Palisade

I built a mighty fortress high

To shield my stricken soul

Lived days and nights in solitary

Untouchable was my goal

Walls kept life out and kept me in

I wandered through alone

A maze that kept me coming back

To where I was unknown

And then one day from a crack there shone

A light from within one wall

I saw a way out, I saw the way in

One by one, bricks began to fall

And from the ruins I made a house

With a door that can open wide

Now life can flow freely, as I see fit

I no longer fear what’s outside

 

Inspired by The Daily Post Daily Word Prompt: solitary

Homecoming

I’m emerging from my center

More confident

More curious

Something’s unfurling deep within

A knowing

A joy in being

A releasing of what’s seemed lost

So missed

So welcome

So…mine

Inspired by The Daily Post Daily Word Prompt: unfurl

Anti-glare

Some time ago, I decided it was time to eradicate the “glare” from my roster of habitual modes of communication.

Let me back up a bit.

I come from the sorta South, Texas.

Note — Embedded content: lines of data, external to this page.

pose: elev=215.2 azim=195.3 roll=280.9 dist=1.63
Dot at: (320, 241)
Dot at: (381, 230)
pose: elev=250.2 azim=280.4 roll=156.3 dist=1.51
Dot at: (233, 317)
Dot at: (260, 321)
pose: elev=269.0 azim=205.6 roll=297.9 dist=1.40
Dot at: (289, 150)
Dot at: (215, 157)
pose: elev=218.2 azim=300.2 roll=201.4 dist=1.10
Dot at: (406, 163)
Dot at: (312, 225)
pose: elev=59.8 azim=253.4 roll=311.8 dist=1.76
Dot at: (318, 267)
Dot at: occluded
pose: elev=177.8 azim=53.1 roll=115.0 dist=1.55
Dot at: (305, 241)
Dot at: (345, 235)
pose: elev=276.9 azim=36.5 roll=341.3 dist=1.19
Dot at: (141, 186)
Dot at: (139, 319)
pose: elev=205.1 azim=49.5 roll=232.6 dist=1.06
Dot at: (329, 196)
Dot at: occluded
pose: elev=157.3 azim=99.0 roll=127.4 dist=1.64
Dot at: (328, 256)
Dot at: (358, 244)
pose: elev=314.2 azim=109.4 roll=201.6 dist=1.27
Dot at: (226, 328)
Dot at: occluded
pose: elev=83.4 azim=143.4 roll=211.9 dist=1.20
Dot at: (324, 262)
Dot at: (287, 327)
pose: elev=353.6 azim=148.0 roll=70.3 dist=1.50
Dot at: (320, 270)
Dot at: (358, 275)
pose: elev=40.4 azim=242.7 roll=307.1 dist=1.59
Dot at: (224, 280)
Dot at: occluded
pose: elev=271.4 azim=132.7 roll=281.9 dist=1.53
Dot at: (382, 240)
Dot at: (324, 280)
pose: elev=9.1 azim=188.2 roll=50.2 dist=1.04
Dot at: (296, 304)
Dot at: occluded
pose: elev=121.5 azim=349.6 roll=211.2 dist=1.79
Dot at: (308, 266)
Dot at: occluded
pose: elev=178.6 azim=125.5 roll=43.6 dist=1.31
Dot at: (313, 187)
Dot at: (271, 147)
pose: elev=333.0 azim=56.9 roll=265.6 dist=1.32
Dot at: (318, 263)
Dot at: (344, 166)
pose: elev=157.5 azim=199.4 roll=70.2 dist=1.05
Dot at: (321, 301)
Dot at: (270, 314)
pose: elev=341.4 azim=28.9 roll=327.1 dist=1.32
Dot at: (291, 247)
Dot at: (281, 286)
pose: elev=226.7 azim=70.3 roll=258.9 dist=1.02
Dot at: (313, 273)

Between my southern upbringing and being a female, early-on I developed-through-osmosis the skill of passive-aggression.

Being that I grew up in a family of Olympian-level champion passive-aggressors, I became quite an expert-level practitioner this behavior myself.

Then I married a man who cannot tolerate passive-aggression. He highly values directness and being able to “feel” a person and match that to what they are communicating in words and actions. It is really important to him, for various reasons that are his own to explore and not mine to share.

He challenged this in me, and I rose to the occasion. I began to own this learned and honed behavior, to forgive myself for it, and then to make different choices.

In due time, I decided that I wanted to eradicate it as best I could from my palate of expressions. I decided that I wanted to be direct in my conflicts.

Gone would be the days that I would silently glare at someone, hoping that my glance would convey all that was burning within me.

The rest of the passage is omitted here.